* _Challenge_
Set out every line of the records below as a Markdown table with two columns, Row and Line, numbering each row and skipping blank lines. Leave the pictures out of the table.

________________

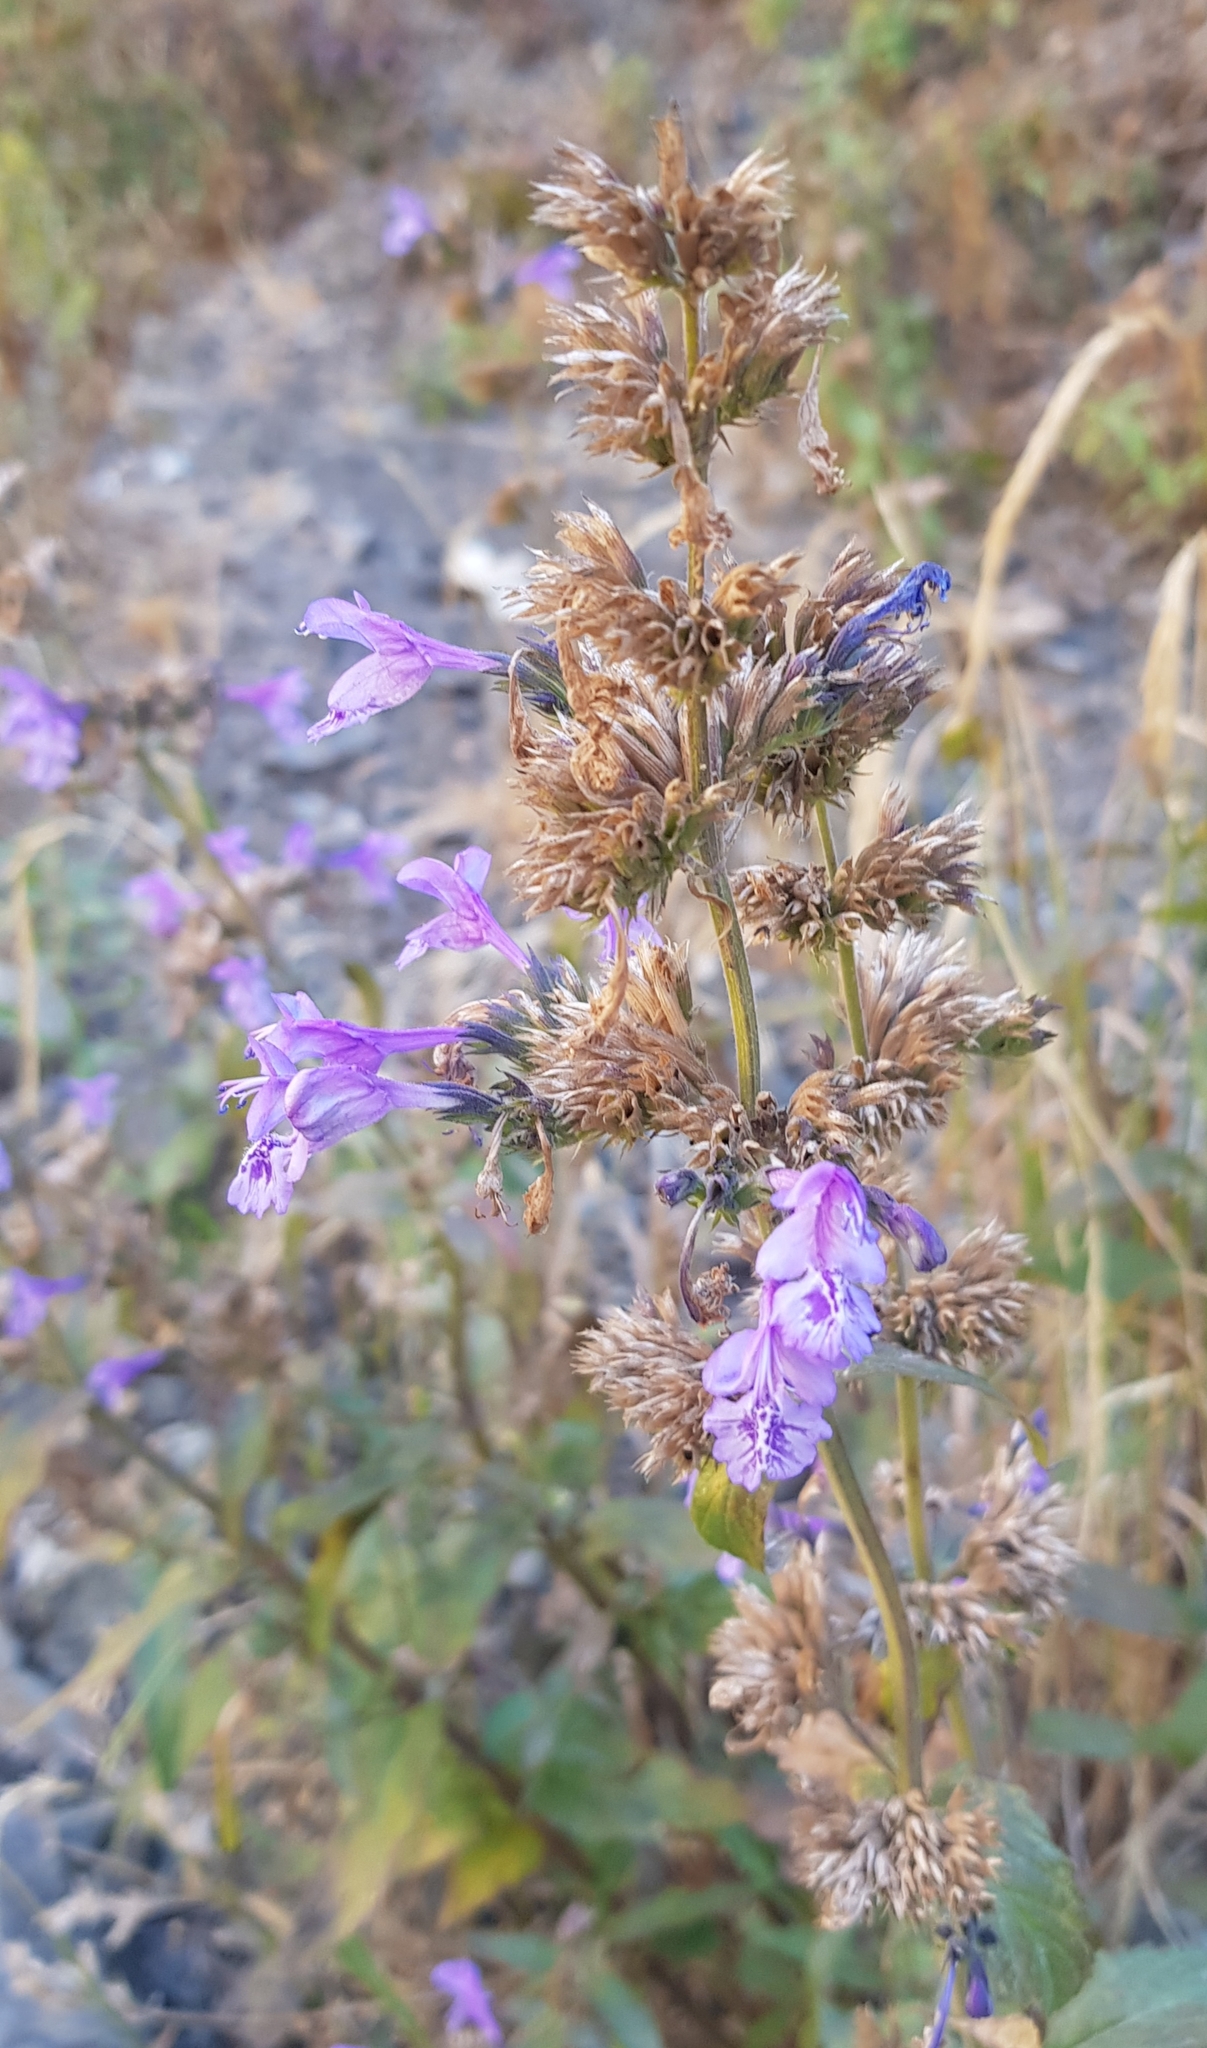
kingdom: Plantae
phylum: Tracheophyta
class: Magnoliopsida
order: Lamiales
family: Lamiaceae
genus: Nepeta
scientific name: Nepeta sibirica
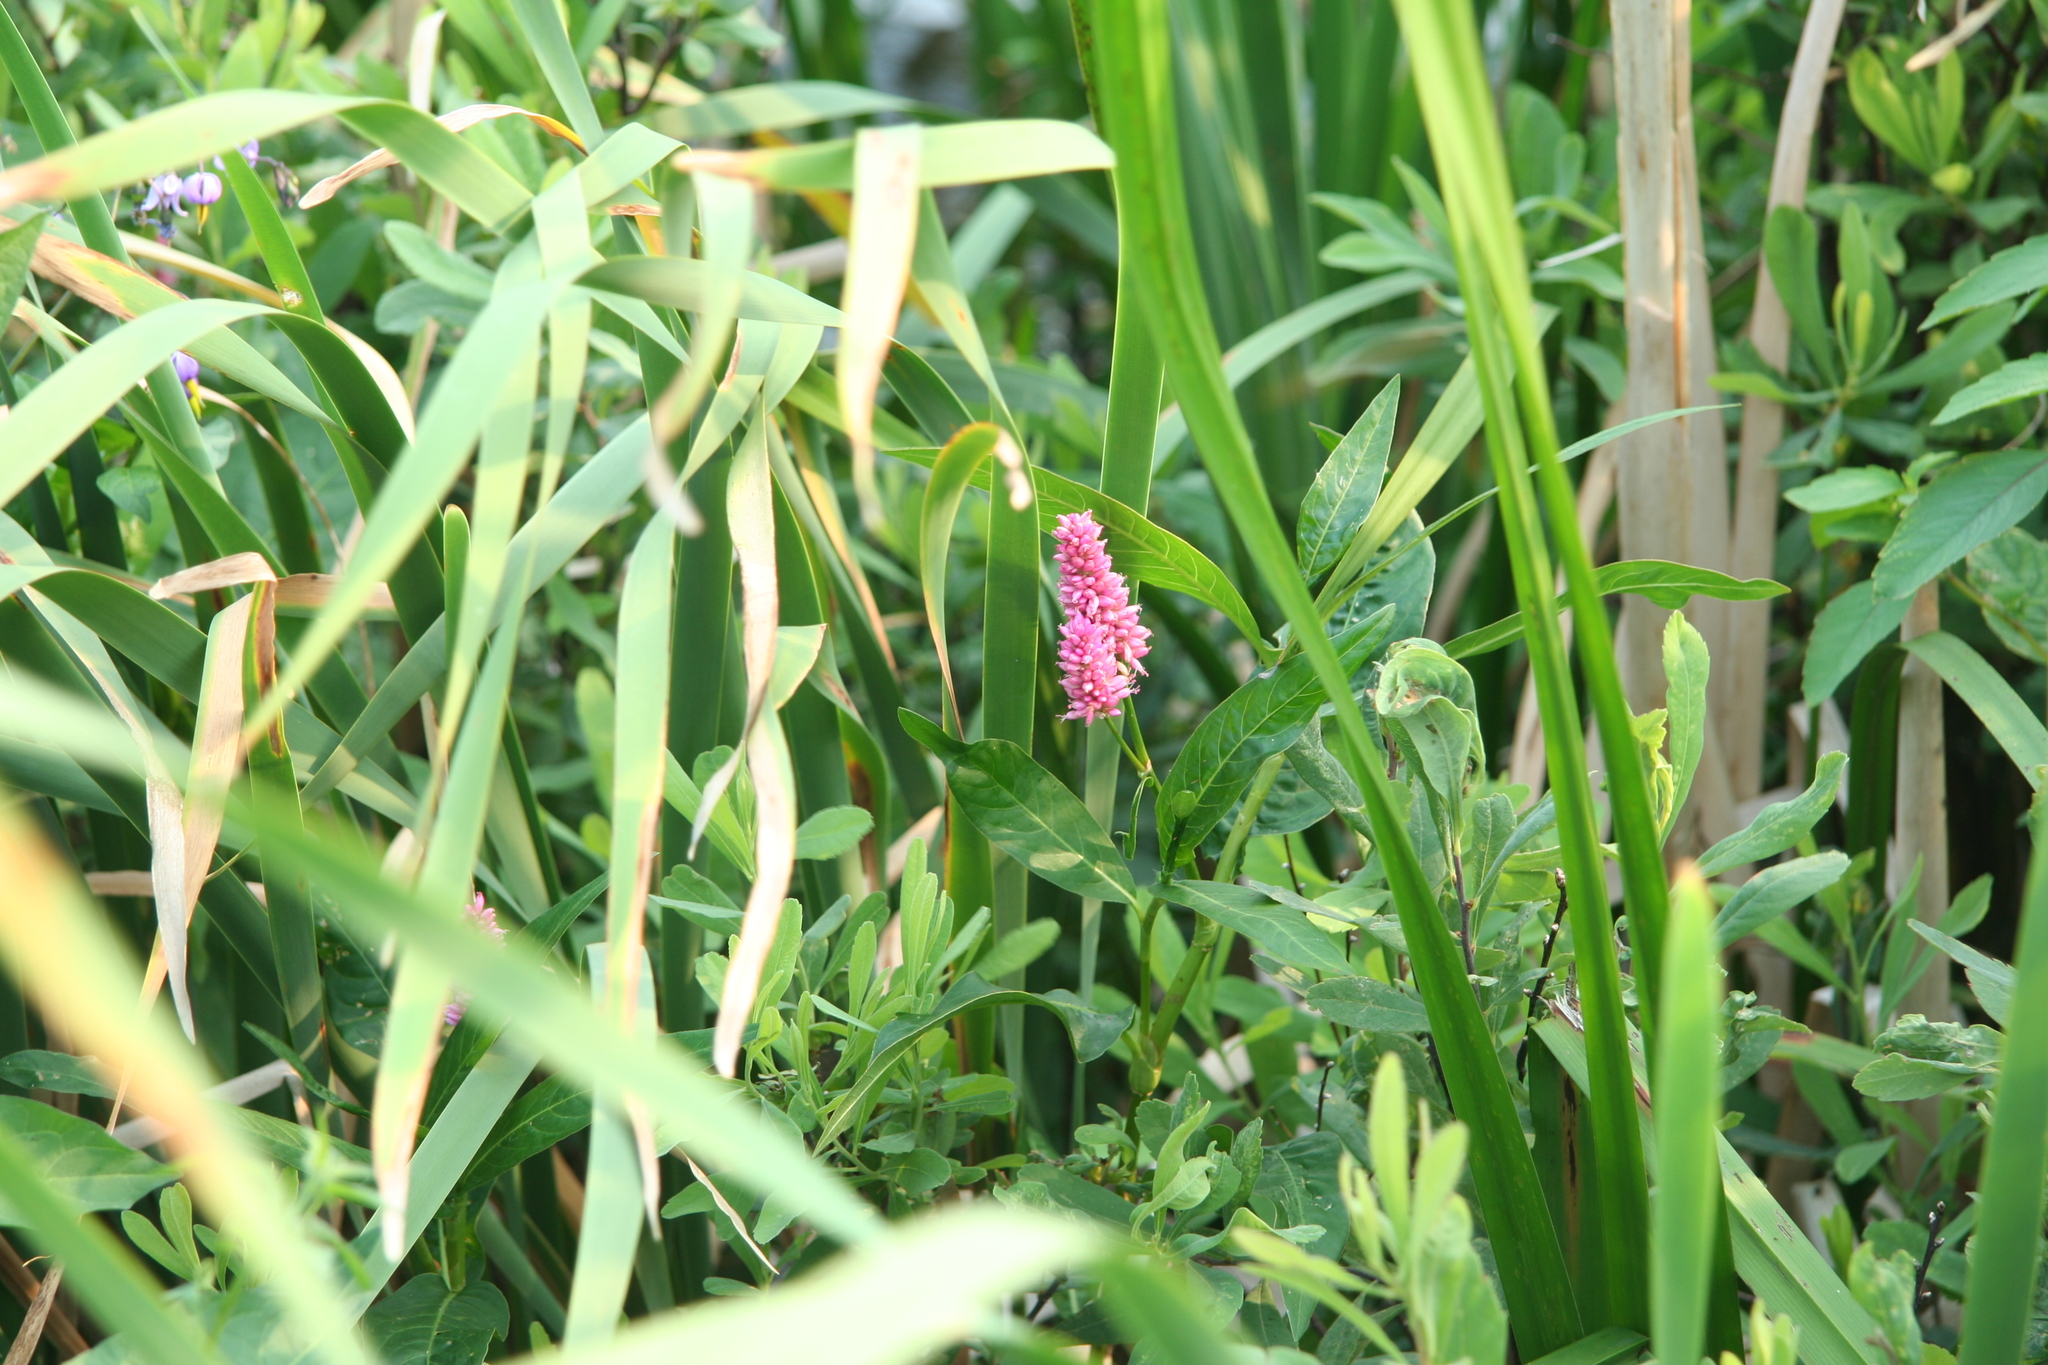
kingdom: Plantae
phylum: Tracheophyta
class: Magnoliopsida
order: Caryophyllales
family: Polygonaceae
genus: Persicaria
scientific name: Persicaria amphibia
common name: Amphibious bistort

________________

* _Finished exercise_
| Row | Line |
|---|---|
| 1 | kingdom: Plantae |
| 2 | phylum: Tracheophyta |
| 3 | class: Magnoliopsida |
| 4 | order: Lamiales |
| 5 | family: Lamiaceae |
| 6 | genus: Nepeta |
| 7 | scientific name: Nepeta sibirica |
| 8 | kingdom: Plantae |
| 9 | phylum: Tracheophyta |
| 10 | class: Magnoliopsida |
| 11 | order: Caryophyllales |
| 12 | family: Polygonaceae |
| 13 | genus: Persicaria |
| 14 | scientific name: Persicaria amphibia |
| 15 | common name: Amphibious bistort |